The Problem
I am having an issue writing a struct to parquet using pyarrow. There appear to be intermittent failures based on the size of the dataset. If I sub- or super-sample the dataset, it will sometimes write a valid dataset, sometimes not. I cannot discern any pattern to it.
I am writing a single column, with the schema
struct<creation_date: string,
expiration_date: string,
last_updated: string,
name_server: string,
registrar: string,
status: string>
This doesn't appear to be a versioning issue - the write succeeds sometimes, and I've been able to successfully write even more complex data types like lists of structs.
If I unnest the struct so each property gets its own column, things work fine - it's something with how structs are written.
After writing to disk, when I inspect with parquet-tools
, I get the error org.apache.parquet.io.ParquetDecodingException: Can not read value at {n} in block 0 in file
where n is whatever row is throwing the issue. There is nothing special about that particular row.
When I load the table into hive and try to explore it there, I get something slightly more illuminating:
Caused by: java.lang.IllegalArgumentException: Reading past RLE/BitPacking stream.
at parquet.Preconditions.checkArgument(Preconditions.java:55)
at parquet.column.values.rle.RunLengthBitPackingHybridDecoder.readNext(RunLengthBitPackingHybridDecoder.java:82)
at parquet.column.values.rle.RunLengthBitPackingHybridDecoder.readInt(RunLengthBitPackingHybridDecoder.java:64)
at parquet.column.values.dictionary.DictionaryValuesReader.readValueDictionaryId(DictionaryValuesReader.java:76)
at parquet.column.impl.ColumnReaderImpl$1.read(ColumnReaderImpl.java:166)
at parquet.column.impl.ColumnReaderImpl.readValue(ColumnReaderImpl.java:464)
... 35 more
Oddly, other data types look fine - there's something about this specific struct that is throwing errors.

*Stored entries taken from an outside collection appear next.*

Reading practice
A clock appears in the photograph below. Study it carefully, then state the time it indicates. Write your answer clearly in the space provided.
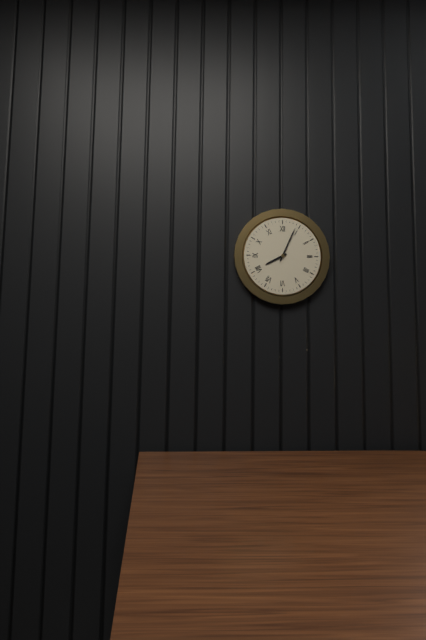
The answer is 8:04
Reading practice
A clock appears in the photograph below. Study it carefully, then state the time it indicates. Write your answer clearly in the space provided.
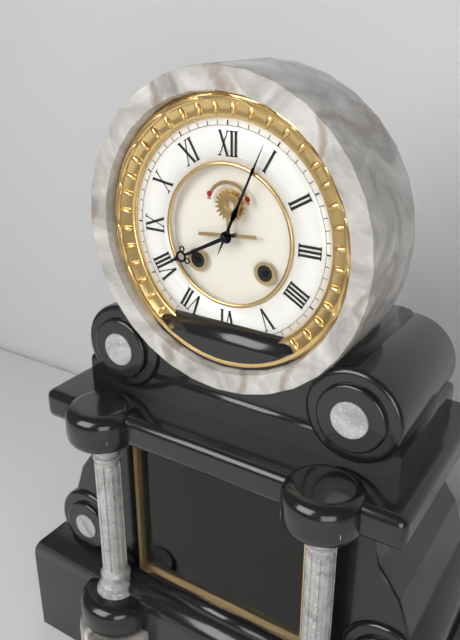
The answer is 8:04
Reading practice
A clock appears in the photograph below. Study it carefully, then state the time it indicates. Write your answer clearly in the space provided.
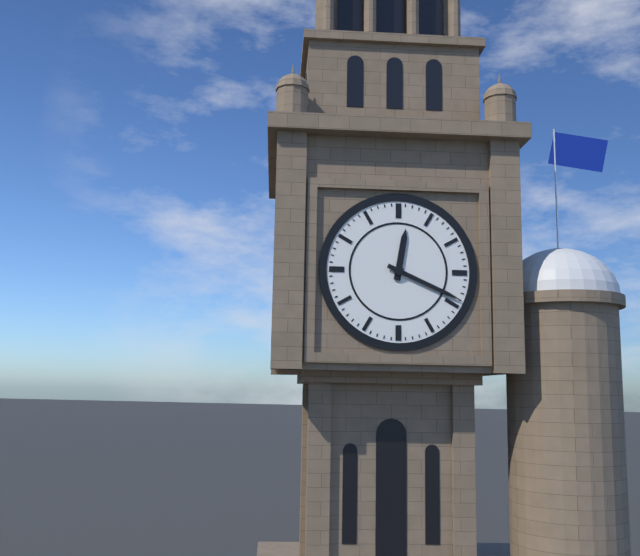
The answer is 12:19
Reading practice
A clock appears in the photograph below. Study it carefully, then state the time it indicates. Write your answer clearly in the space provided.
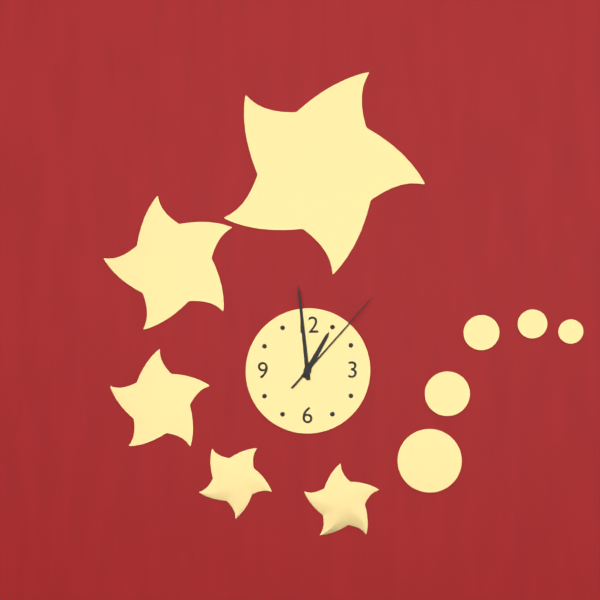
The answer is 12:59:07
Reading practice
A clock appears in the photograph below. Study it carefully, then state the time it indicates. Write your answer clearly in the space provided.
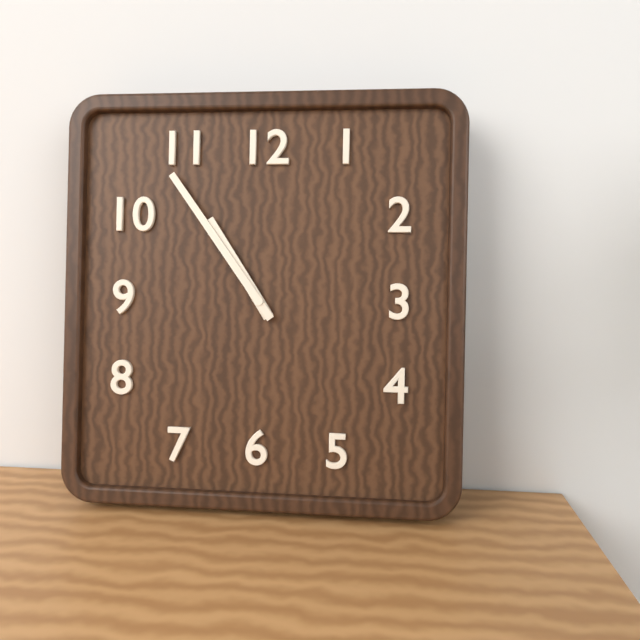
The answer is 10:54
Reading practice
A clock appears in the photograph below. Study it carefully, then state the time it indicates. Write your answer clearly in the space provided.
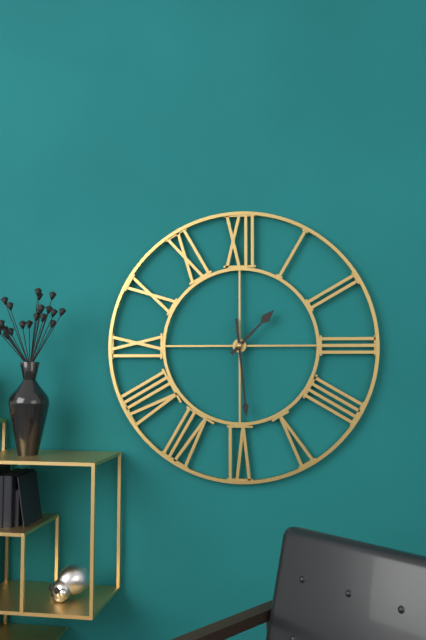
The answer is 1:29
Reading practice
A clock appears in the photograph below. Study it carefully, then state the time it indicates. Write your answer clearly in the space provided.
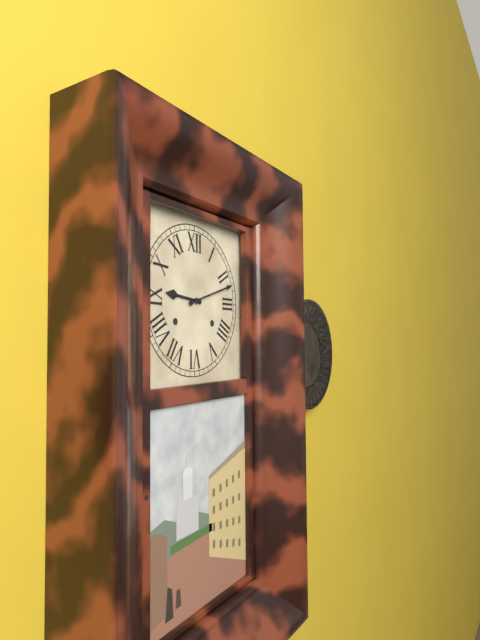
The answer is 9:12
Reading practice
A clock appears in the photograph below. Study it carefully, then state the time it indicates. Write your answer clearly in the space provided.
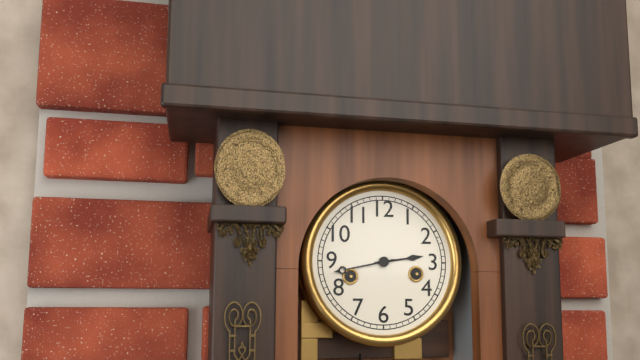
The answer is 2:43
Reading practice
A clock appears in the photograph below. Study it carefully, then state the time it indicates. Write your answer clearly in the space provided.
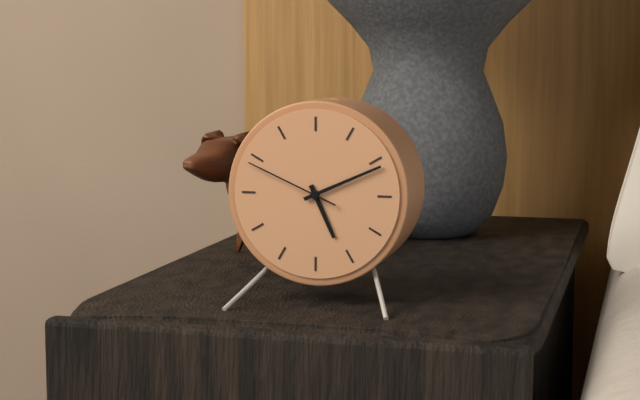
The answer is 5:11:49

Here is the code needed to reproduce the issue:
import pandas as pd
import pyarrow as pa
import pyarrow.parquet as pq
import sys
# Command line argument to set how many rows in the dataset
_, n = sys.argv
n = int(n)
# Random whois data - should be a struct with the schema
# struct<creation_date: string,
# expiration_date: string,
# last_updated: string,
# name_server: string,
# registrar: string,
# status: string>
# nothing terribly interesting
df = pd.DataFrame({'whois':[
{'registrar': 'GoDaddy.com, LLC', 'creation_date': '2020-07-17T16:10:35', 'expiration_date': '2022-07-17T16:10:35', 'last_updated': None, 'name_server': 'ns59.domaincontrol.com\r', 'status': 'clientDeleteProhibited'},
{'registrar': 'Hongkong Domain Name Information Management Co., Limited', 'creation_date': '2020-07-17T10:28:36', 'expiration_date': '2021-07-17T10:28:36', 'last_updated': None, 'name_server': 'ns2.alidns.com\r', 'status': 'ok'},
{'registrar': 'GoDaddy.com, LLC', 'creation_date': '2020-07-17T04:04:06', 'expiration_date': '2021-07-17T04:04:06', 'last_updated': None, 'name_server': 'ns76.domaincontrol.com\r', 'status': 'clientDeleteProhibited'},
None
]})
# strangely, the bug only pops up for datasets of certain length
# When n is 2 or 5 it works fine, but 3 is busted.
df = pd.concat([df for _ in range(n)]).sample(frac=1)
print(df.tail())
table = pa.Table.from_pandas(df, preserve_index=False)
print(table)
# The write doesn't throw any errors
pq.write_table(table, '/tmp/tst2.pa')
# This read is the bit that throws the error - it's some random OSError
df = pd.read_parquet('/tmp/tst2.pa')
print(df)
Updates
- I've tried altering the number of items in the struct (e.g. only having the first 2 children) and that changes when the write fails, but still fails intermittently for some sizes of data.
Things I've tried
- Upgrading the parquet version to 2.0
- Disabling dictionary writes
- Changing the compression settings
- Changing some page file settings
- Using a defined instead of imputed schema
- Unnesting the struct (it works in this example, but not in my use case)
Environment
pyarrow==0.17.1
python==3.6.10
pandas=1.0.5
Questions
- Is this a bug, a version mismatch, or something else?
- If the issue is on my end, how should I fix it?
- If this is a bug, who should should I report it to? The arrow devs? The parquet devs? Someone else?